In the past five years, PAs have started considering (or debating, depending on your perspective) a professional/clinical doctorate as the next step in our post-professional journey. It’s about time, when you consider that 16.8% of newly certified PAs intend to pursue additional education or clinical training, according to a recent report from the National Commission on Certification of Physician Assistants.9

 

 

 

There are already a few doctoral programs for PAs. Among the earliest clinically focused doctorate programs was the US Army/Air Force-Baylor DScPAS-EM program, designed to educate military PAs at the doctoral level upon completion of an 18-month emergency medicine residency.10 Lincoln Memorial University has a Doctor of Medical Science (DMS) program, comprised of one year of online advanced clinical medicine coursework and one year of online coursework focused on primary care, hospital medicine, emergency medicine, or education.11 And Lynchburg College in Virginia has just launched a post-professional doctoral program for PAs; this DMS program includes a clinical fellowship, as well as coursework in leadership training, health care management and law, organizational behavior, disaster medicine, and global health.12

While not strictly created for PAs, the Doctor of Health Science programs at Nova Southeastern University and A.T. Still University have been educating PAs at the doctoral level for more than 10 years.13,14 Later this year, A.T. Still University plans to introduce a post-professional Doctor of Physician Assistant Studies that will provide a pathway for PAs wishing to become leaders and scholar-practitioners, develop core leadership abilities, and/or enter PA education without the location-specific requirement of a clinical or academic residency.

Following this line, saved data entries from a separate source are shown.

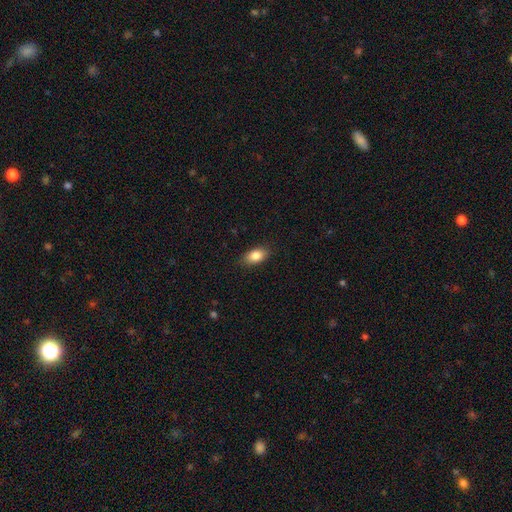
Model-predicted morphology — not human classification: smooth-or-featured: smooth: 85% | featured or disk: 8% | star or artifact: 7%
  how-rounded: in between: 90% | round: 6% | cigar-shaped: 4%
  merging: none: 87% | minor disturbance: 10% | major disturbance: 2% | merger: 1%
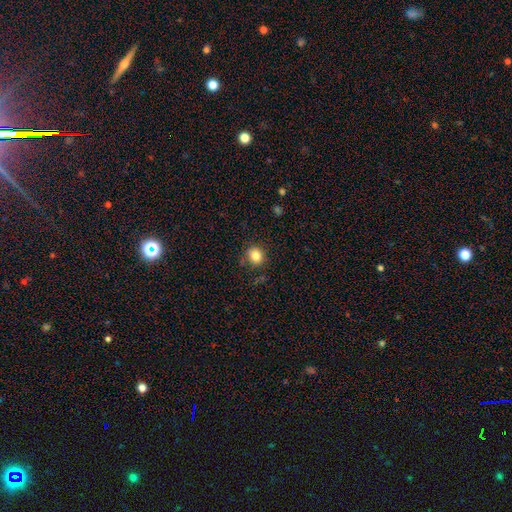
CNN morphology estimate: The model was most divided on "how rounded": round: 78%, in between: 21%, cigar-shaped: 1%. More confident: smooth or featured — smooth (83%); merging — none (81%).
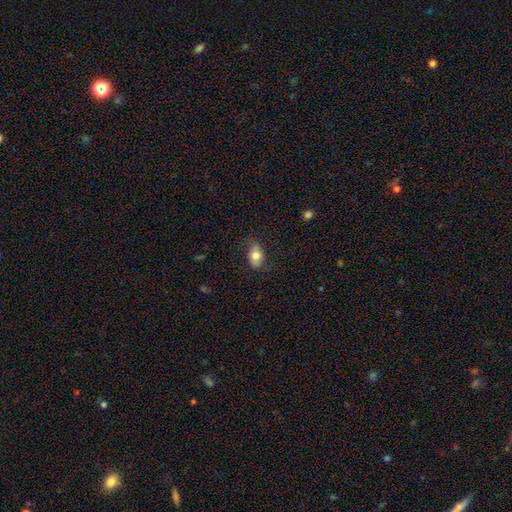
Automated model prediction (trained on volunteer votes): This appears to be a smooth galaxy with no disk features (77%) that is in between round and cigar-shaped (85%). Merging: none (74%).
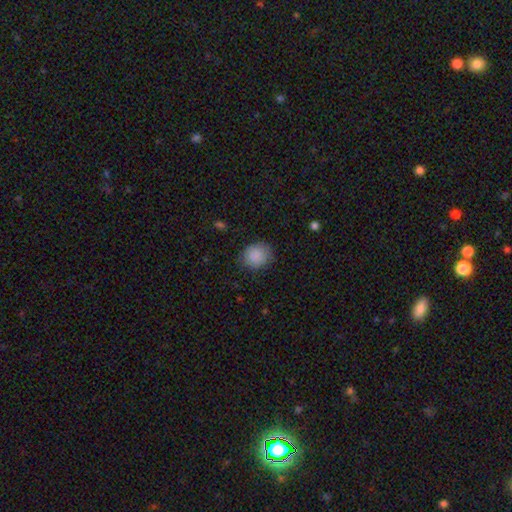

When the push for professional practice doctorates started, pundits claimed they were just an attempt at a “cash grab” by universities looking to bolster their rosters (and their coffers). But advocates have long argued that these degrees provide practitioners with the knowledge and training required to offer advanced services in increasingly complex social and technologic environments.7 No less than The Institute of Medicine, The Joint Commission, and the Robert Wood Johnson Foundation have called for the reinvention of education programs to equip today’s health professionals with the highest level of scientific knowledge and practice expertise.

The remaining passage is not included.